P. S.: Si nous voulons être crédibles, nous devons appliquer chez nous ce que nous espérons voir appliqué au niveau international. L’année dernière, le gouvernement a publié un rapport sur les pratiques actuelles des entreprises privées de sécurité en Suisse.

De son côté, le Ministère de la justice travaille sur un projet visant à fixer des règles communes aux 26 cantons où sont basées de telles sociétés. Actuellement, nous n’avons aucun chiffre précis sur le nombre de celles qui opèrent au niveau international.

Interview swissinfo, Urs Geiser
(Traduction de l’anglais: Isabelle Eichenberger)

Les entreprises militaires privées sont souvent utilisées dans des opérations de sécurité, notamment pour la logistique, mais certains de leurs employés participent à des combats.

Leur statut légal n’est pas le même que celui des mercenaires qui sont employés par des armées régulières ou des guérillas.

Ces entreprises privées se sont développées depuis la fin de la Guerre froide dans des pays ayant réduit leurs effectifs militaires et dans un nombre croissant de conflits impliquant des milices et des groupes rebelles.

De plus en plus d’anciens soldats, notamment dans les républiques de l’ex-URSS, se retrouvent sur le marché du travail, dont certains apte à manipuler des systèmes complexes d’armement.

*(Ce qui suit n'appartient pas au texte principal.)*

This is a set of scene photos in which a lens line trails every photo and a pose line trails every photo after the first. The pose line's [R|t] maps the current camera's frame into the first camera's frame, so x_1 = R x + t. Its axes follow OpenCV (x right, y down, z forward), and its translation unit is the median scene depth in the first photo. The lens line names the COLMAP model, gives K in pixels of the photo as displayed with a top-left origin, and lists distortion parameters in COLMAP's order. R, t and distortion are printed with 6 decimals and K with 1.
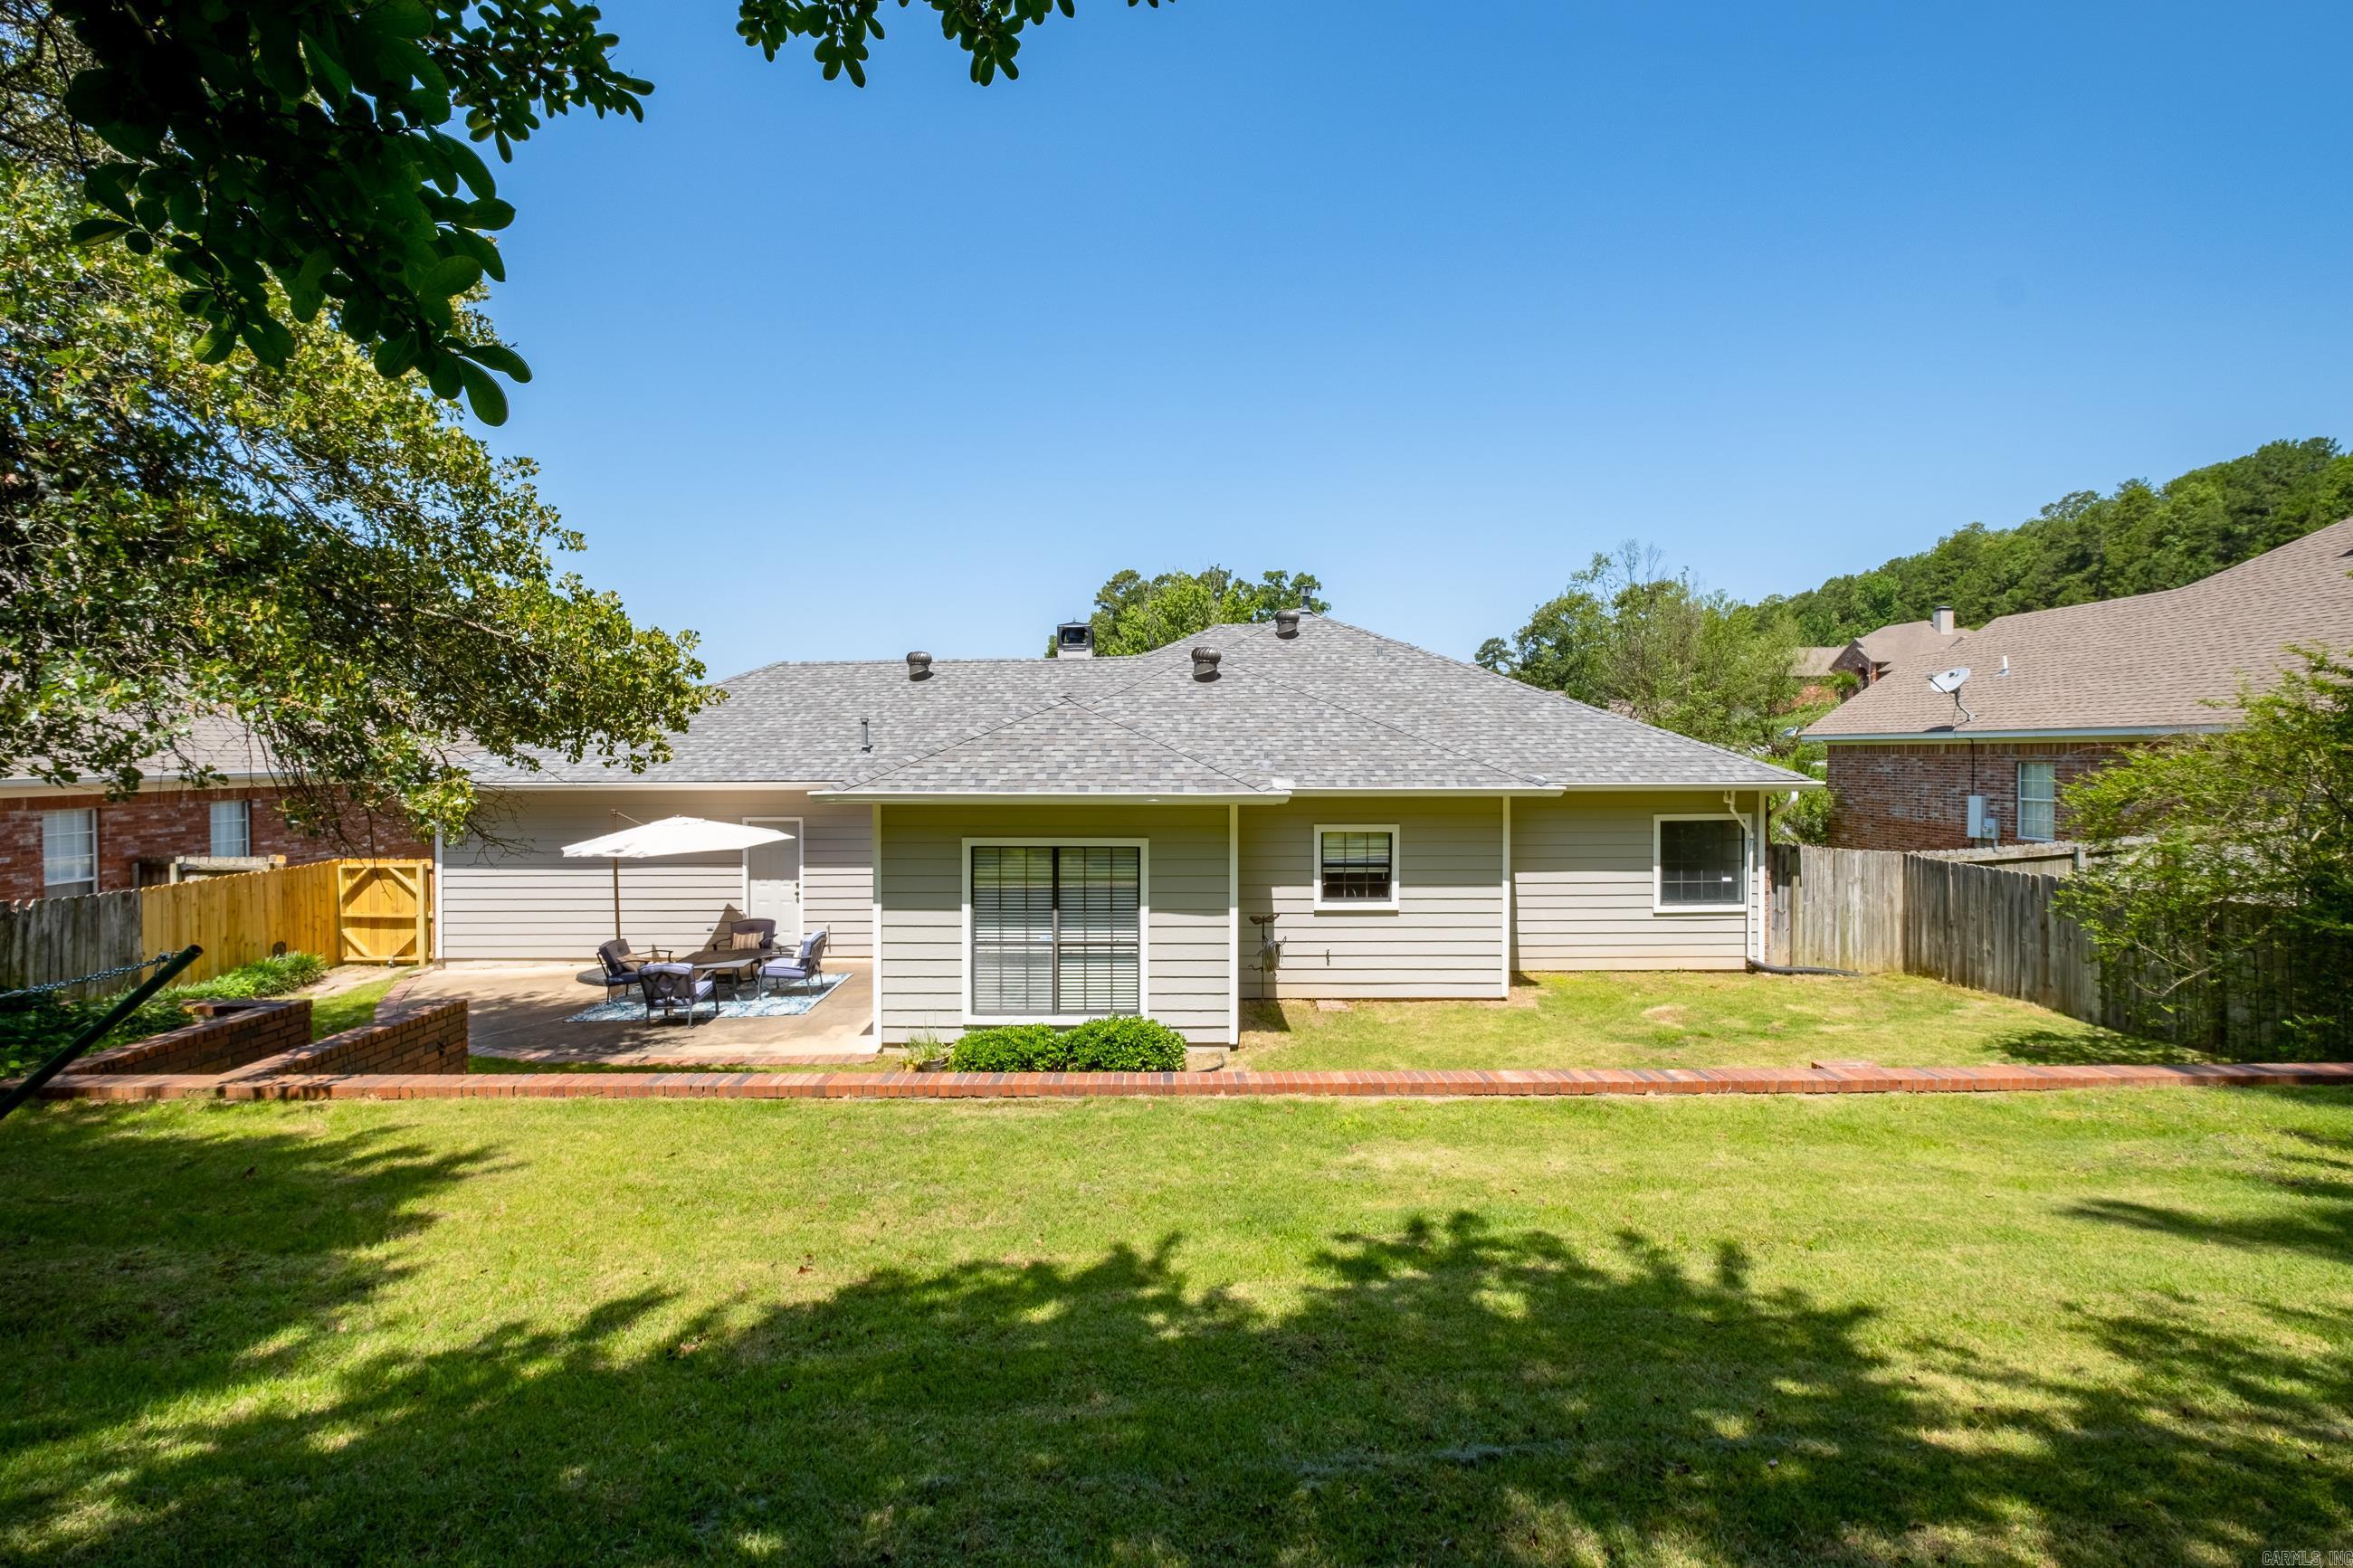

Des entreprises privées de sécurité opèrent dans plus de 100 pays.
Leur chiffre d’affaires annuel est estimé à 123 milliards de francs.
Certains estiment que, seulement en Irak, elles comptent entre 15’000 à 20’000 employés.
Le gouvernement suisse a recouru à une société étrangère pour assurer la sécurité de son bureau de liaison dans la capitale irakienne, Bagdad.